Initially, he worked as a salesman for Dresser Industries, a company which manufactured oil drilling equipment and which was owned by a friend of Bush’s father.
The years following World War II were a boom time for both the US economy and the Texas oil industry and, despite slumming it for a time in a shotgun shack, Bush and his family soon found their feet, developing a taste for Texan food and country and western music.
Within three years, he had founded his own firm, the Bush-Overbey Oil Development Company, the first of a number of highly successful drilling ventures.
The transition from wealthy Connecticut boy to wealthy Texan had been accomplished. Now Bush looked to secure himself a political career.
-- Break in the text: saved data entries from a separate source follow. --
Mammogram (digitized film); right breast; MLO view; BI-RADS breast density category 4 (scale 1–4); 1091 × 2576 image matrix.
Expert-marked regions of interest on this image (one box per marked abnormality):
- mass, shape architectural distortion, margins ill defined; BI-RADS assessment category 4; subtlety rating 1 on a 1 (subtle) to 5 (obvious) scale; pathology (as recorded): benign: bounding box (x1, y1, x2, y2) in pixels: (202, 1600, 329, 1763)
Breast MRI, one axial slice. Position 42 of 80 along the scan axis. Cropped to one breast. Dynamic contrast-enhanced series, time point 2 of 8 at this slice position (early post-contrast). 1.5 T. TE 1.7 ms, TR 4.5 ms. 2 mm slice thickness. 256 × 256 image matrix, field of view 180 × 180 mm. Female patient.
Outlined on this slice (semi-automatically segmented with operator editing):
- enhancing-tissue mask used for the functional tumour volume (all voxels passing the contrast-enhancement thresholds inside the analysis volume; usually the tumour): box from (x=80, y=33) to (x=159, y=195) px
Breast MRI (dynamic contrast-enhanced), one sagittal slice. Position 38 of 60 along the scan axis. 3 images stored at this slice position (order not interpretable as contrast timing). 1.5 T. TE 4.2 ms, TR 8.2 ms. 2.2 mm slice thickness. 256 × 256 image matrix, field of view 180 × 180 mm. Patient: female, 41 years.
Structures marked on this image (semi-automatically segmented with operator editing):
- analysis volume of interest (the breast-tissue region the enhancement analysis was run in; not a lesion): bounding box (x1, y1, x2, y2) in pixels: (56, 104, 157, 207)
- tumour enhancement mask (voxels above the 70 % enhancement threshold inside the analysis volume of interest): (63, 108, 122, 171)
In 1964 he ran, unsuccessfully, for a US Senate seat in Texas, which was then solidly Democratic. At the time, Bush was a radical Republican who supported the right-wing firebrand and presidential candidate Barry Goldwater, denounced civil rights and backed military action in Cuba.
Two years later, running on decidedly more moderate policies, he was elected to the US House of Representatives as member for Texas’s 7th District.